Creation Theatre Company - The Wind in the Willows
5th December 2014 to 10th January 2015.
Review from the Newbury Weekly News.
Feisty young company
Wind in the Willows, at the North Wall, Oxford, until January 10
Kenneth Grahame's Wind in the Willows, adapted and directed by Gari Jones, is this year's festive offering from Creation Theatre Company. The moment you enter the auditorium with the staging sideways on, taking in the balcony, you are struck by the detailed beauty of a twig-strewn set (design, Ryan Dawson Laight). Pitted walls of a faded, disused theatre are transformed into Toad Hall and an open wooden box becomes a river boat while an animated projection conjures up the river bank.
The next thing you notice is the detail that Laight has put into the costumes. Tennis shoes surreally conjure up the long ears of a hare and a dustbin lid morphs into the steering wheel of a car. There's nothing scary for children, so even the battle at Toad Hall that ends the play is played out with comically silly kitchen and bathroom implements as weapons.
The casting is almost designed to send a message to funders about gender parity. Usually acted by a cast of middle-aged men, all the professionals are young, with half the performers women. Ratty (Georgina Strawson) and Mole (Claire Andreadis) are now female creatures, but are obvious representatives of the cosy middle classes. Their animalness is as quaintly portrayed as their counterpoints in Winnie the Pooh or the Narnia stories. They form a feisty little gang with the grouchy, podgy badger (Thomas Richardson, wearing a heavy sack for his belly), the loner from the Wild Wood, and Toad (Will Norris), the arriviste pop star crooning away centre stage to numbers that would embarrass any boy band.

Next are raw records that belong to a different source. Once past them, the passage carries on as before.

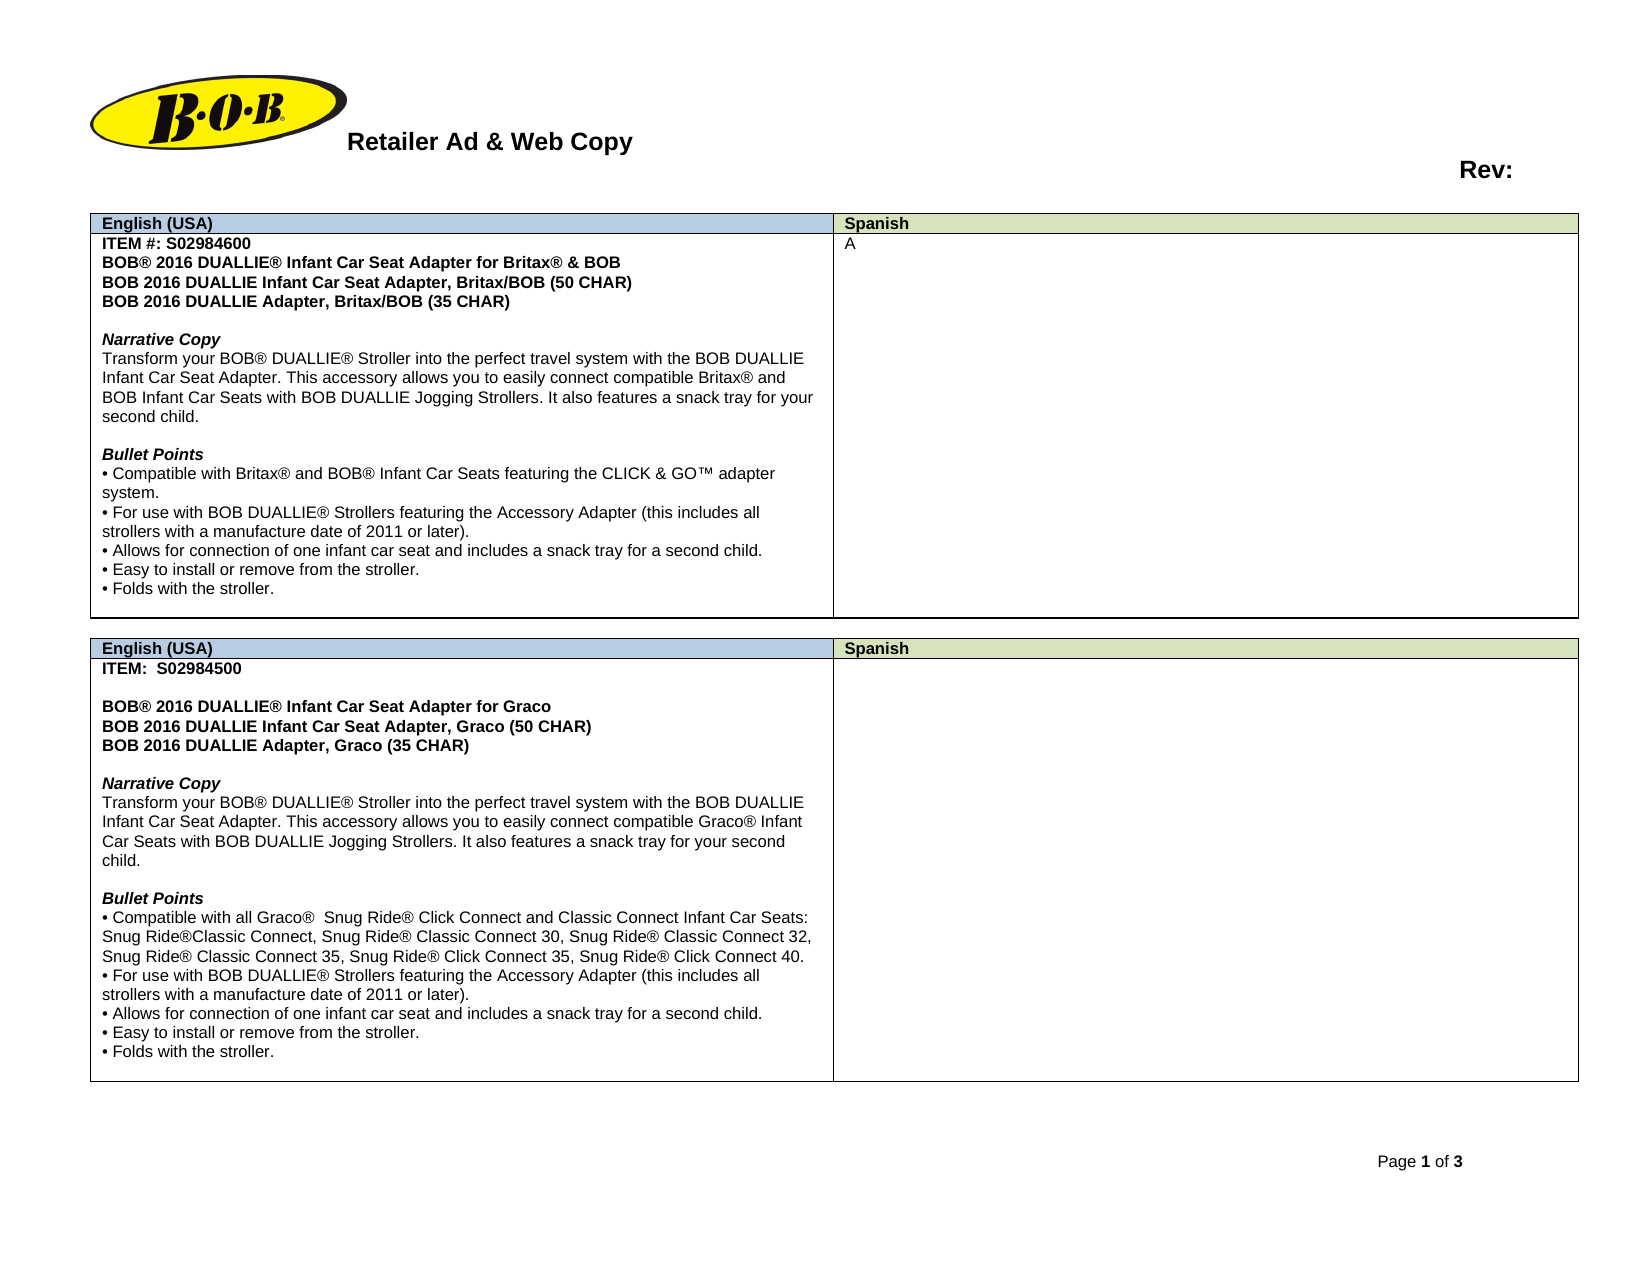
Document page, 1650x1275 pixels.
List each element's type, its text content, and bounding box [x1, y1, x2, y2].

table_cell A [834, 234, 1578, 617]
table_header English (USA) [91, 214, 833, 233]
picture [90, 75, 347, 150]
table_header English (USA) [91, 639, 833, 658]
table_header Spanish [834, 639, 1578, 658]
table_header Spanish [834, 214, 1578, 233]
table_cell [834, 659, 1578, 1081]
table_cell ITEM: S02984500 BOB® 2016 DUALLIE® Infant Car Seat Adapter for Graco BOB 2016 DUALLIE Infant Car Seat Adapter, Graco (50 CHAR) BOB 2016 DUALLIE Adapter, Graco (35 CHAR) Narrative Copy Transform your BOB® DUALLIE® Stroller into the perfect travel system with the BOB DUALLIE Infant Car Seat Adapter. This accessory allows you to easily connect compatible Graco® Infant Car Seats with BOB DUALLIE Jogging Strollers. It also features a snack tray for your second child. Bullet Points • Compatible with all Graco® Snug Ride® Click Connect and Classic Connect Infant Car Seats: Snug Ride®Classic Connect, Snug Ride® Classic Connect 30, Snug Ride® Classic Connect 32, Snug Ride® Classic Connect 35, Snug Ride® Click Connect 35, Snug Ride® Click Connect 40. • For use with BOB DUALLIE® Strollers featuring the Accessory Adapter (this includes all strollers with a manufacture date of 2011 or later). • Allows for connection of one infant car seat and includes a snack tray for a second child. • Easy to install or remove from the stroller. • Folds with the stroller. [91, 659, 833, 1081]
table_cell ITEM #: S02984600 BOB® 2016 DUALLIE® Infant Car Seat Adapter for Britax® & BOB BOB 2016 DUALLIE Infant Car Seat Adapter, Britax/BOB (50 CHAR) BOB 2016 DUALLIE Adapter, Britax/BOB (35 CHAR) Narrative Copy Transform your BOB® DUALLIE® Stroller into the perfect travel system with the BOB DUALLIE Infant Car Seat Adapter. This accessory allows you to easily connect compatible Britax® and BOB Infant Car Seats with BOB DUALLIE Jogging Strollers. It also features a snack tray for your second child. Bullet Points • Compatible with Britax® and BOB® Infant Car Seats featuring the CLICK & GO™ adapter system. • For use with BOB DUALLIE® Strollers featuring the Accessory Adapter (this includes all strollers with a manufacture date of 2011 or later). • Allows for connection of one infant car seat and includes a snack tray for a second child. • Easy to install or remove from the stroller. • Folds with the stroller. [91, 234, 833, 617]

Whether it is Toad dressing up as a colourfully-attired washerwoman as part of his prison break, or the weasels with their urban youth patois, English attitudes to class are ridiculed. This is because, in a framing device, Wind in the Willows is being staged by a group of young people who have broken in to the theatre and are being playful with Grahame's text. It's probably a complication too far for most audiences who will just enjoy the ride into the Wild Wood and along the river bank.
There is a review from Daily Info ("the Riverbank went urban; imagine (if you can) Shoreditch hipster meets Tooting massive... the actors, uniformly good, demonstrated awe-inspiring versatility... an excellent alternative to pre-Christmas panto").